What Everyone Gets Wrong About Mary Magdalene

What Everyone Gets Wrong About Mary Magdalene

It might come as a surprise to some Christians — and non-Christians familiar with such stories — that Mary Magdalene was not a reformed sex worker who shed her former life to piously follow Jesus around. Those with doubts can look to the official Bible itself, which depicts Magdalene as a recurring character who pops up at certain, important events in the life of Jesus. Rather than describe Magdalene as freed from a life of sex work, Luke 8 and Matthew 16 both say that Jesus cleansed Magdalene of "seven demons." After this, she became a disciple of Jesus, and that's that.

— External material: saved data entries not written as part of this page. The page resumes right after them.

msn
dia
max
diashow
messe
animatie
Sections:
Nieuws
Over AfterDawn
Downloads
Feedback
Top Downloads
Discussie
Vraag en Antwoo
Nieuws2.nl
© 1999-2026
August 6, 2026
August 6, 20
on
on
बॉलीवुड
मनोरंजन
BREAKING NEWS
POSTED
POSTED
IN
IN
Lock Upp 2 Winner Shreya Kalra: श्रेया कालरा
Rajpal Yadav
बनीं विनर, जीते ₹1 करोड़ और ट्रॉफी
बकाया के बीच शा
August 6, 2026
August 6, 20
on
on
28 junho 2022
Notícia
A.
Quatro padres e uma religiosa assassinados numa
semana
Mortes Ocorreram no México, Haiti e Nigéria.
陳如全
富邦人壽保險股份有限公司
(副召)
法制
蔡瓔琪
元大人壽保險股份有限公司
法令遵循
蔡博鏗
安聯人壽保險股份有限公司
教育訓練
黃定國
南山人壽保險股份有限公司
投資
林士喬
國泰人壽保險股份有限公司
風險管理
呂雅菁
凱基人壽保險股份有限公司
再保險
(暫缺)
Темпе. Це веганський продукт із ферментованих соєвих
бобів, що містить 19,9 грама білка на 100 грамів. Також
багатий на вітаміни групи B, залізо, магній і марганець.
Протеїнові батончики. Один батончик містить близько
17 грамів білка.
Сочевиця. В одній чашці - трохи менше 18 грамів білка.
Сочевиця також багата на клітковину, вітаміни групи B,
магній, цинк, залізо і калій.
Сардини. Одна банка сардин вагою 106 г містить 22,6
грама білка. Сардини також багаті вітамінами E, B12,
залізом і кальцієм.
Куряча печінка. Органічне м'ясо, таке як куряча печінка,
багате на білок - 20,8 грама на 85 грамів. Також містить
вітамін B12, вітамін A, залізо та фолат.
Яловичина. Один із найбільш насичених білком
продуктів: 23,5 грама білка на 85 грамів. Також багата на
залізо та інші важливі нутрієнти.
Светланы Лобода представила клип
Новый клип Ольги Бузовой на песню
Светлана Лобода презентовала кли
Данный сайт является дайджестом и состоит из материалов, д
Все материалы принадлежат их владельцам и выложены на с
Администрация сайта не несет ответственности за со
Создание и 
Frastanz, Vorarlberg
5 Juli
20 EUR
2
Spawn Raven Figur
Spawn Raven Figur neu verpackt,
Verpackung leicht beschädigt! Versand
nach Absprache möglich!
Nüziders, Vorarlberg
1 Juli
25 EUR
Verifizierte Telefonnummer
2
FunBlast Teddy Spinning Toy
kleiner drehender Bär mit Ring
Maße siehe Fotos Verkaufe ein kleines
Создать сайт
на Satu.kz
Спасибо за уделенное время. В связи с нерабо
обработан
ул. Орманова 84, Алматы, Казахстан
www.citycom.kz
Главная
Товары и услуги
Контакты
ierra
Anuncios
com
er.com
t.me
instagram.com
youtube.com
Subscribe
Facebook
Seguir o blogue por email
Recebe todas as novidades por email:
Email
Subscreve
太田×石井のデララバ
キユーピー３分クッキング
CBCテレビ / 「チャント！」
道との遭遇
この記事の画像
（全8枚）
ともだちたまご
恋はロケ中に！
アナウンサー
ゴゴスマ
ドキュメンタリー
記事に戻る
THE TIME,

While some might interpret these "seven demons" as representative of a biblically wayward lifestyle, that's a figurative stretch without any grounding in the available evidence.

Besides this anecdote about Magdalene and her life, all four gospels — Matthew, Mark, Luke, and John — describe Mary as present when Jesus was crucified. Mark 15 says that she and Mary, Jesus' mother, saw the location where Jesus was buried, while Mark 16 describes an angel informing Magdalene that Jesus had come back to life when she went to visit Jesus in his tomb. Continuing in the narrative, but moving to another gospel, John 20 describes Magdalene being the one who goes back to the disciple Peter and informs him about Jesus' resurrection. After this Magdalene vanishes from biblical events, but has only grown larger in our shared, cultural memory.